◆ **About this exercise**: Reproduce every text line of the data below verbatim, keeping the original line breaks. Omit the picture markers.

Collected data
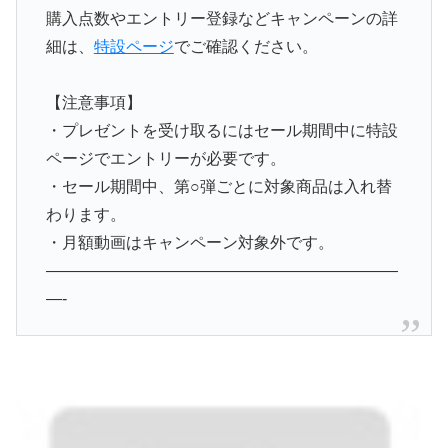
購入点数やエントリー登録などキャンペーンの詳
細は、
特設ページ
でご確認ください。
【注意事項】
・プレゼントを受け取るにはセール期間中に特設
ページでエントリーが必要です。
・セール期間中、第○弾ごとに対象商品は入れ替
わります。
・月額動画はキャンペーン対象外です。
——————————————————————
—-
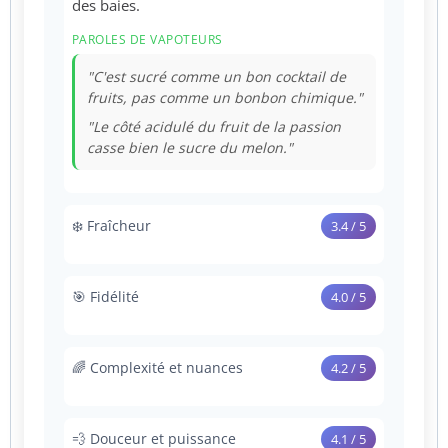
des baies.
PAROLES DE VAPOTEURS
"C'est sucré comme un bon cocktail de
fruits, pas comme un bonbon chimique."
"Le côté acidulé du fruit de la passion
casse bien le sucre du melon."
❄️ Fraîcheur
3.4 / 5
Une brise fraîche intégrée qui souligne les
fruits sans provoquer d'effet glacial intense.
🎯 Fidélité
4.0 / 5
PAROLES DE VAPOTEURS
Très proche du rendu aromatique des
tabacs à chicha haut de gamme type Lady
"Une fraîcheur modérée, très agréable
🌈 Complexité et nuances
4.2 / 5
Killer.
pour ne pas masquer les arômes."
Un profil riche qui évolue : douceur du
"On sent la fraîcheur en fin de bouche,
PAROLES DE VAPOTEURS
melon à l'inspiration, peps des baies à
c'est très désaltérant."
💨 Douceur et puissance
4.1 / 5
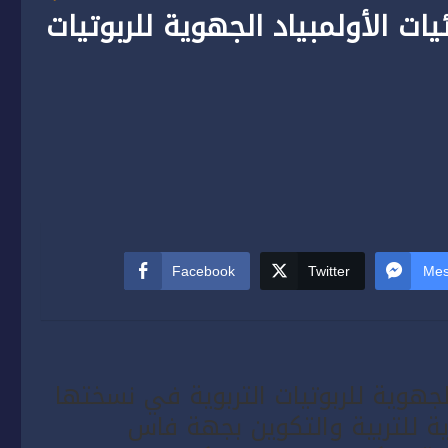
ت الأولمبياد الجهوية للربوتيات
Facebook
Twitter
Mes
الجهوية للربوتيات التربوية في نسختها
ية للتربية والتكوين بجهة فاس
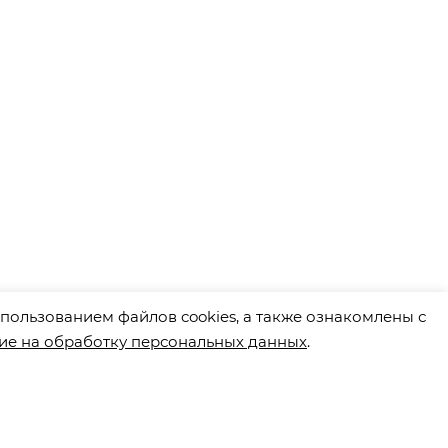
пользованием файлов cookies, а также ознакомлены с
ие на обработку персональных данных
.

◆ **Expected answer**:
購入点数やエントリー登録などキャンペーンの詳
細は、
特設ページ
でご確認ください。
【注意事項】
・プレゼントを受け取るにはセール期間中に特設
ページでエントリーが必要です。
・セール期間中、第○弾ごとに対象商品は入れ替
わります。
・月額動画はキャンペーン対象外です。
——————————————————————
—-
des baies.
PAROLES DE VAPOTEURS
"C'est sucré comme un bon cocktail de
fruits, pas comme un bonbon chimique."
"Le côté acidulé du fruit de la passion
casse bien le sucre du melon."
❄️ Fraîcheur
3.4 / 5
Une brise fraîche intégrée qui souligne les
fruits sans provoquer d'effet glacial intense.
🎯 Fidélité
4.0 / 5
PAROLES DE VAPOTEURS
Très proche du rendu aromatique des
tabacs à chicha haut de gamme type Lady
"Une fraîcheur modérée, très agréable
🌈 Complexité et nuances
4.2 / 5
Killer.
pour ne pas masquer les arômes."
Un profil riche qui évolue : douceur du
"On sent la fraîcheur en fin de bouche,
PAROLES DE VAPOTEURS
melon à l'inspiration, peps des baies à
c'est très désaltérant."
💨 Douceur et puissance
4.1 / 5
ت الأولمبياد الجهوية للربوتيات
Facebook
Twitter
Mes
الجهوية للربوتيات التربوية في نسختها
ية للتربية والتكوين بجهة فاس
пользованием файлов cookies, а также ознакомлены с
ие на обработку персональных данных
.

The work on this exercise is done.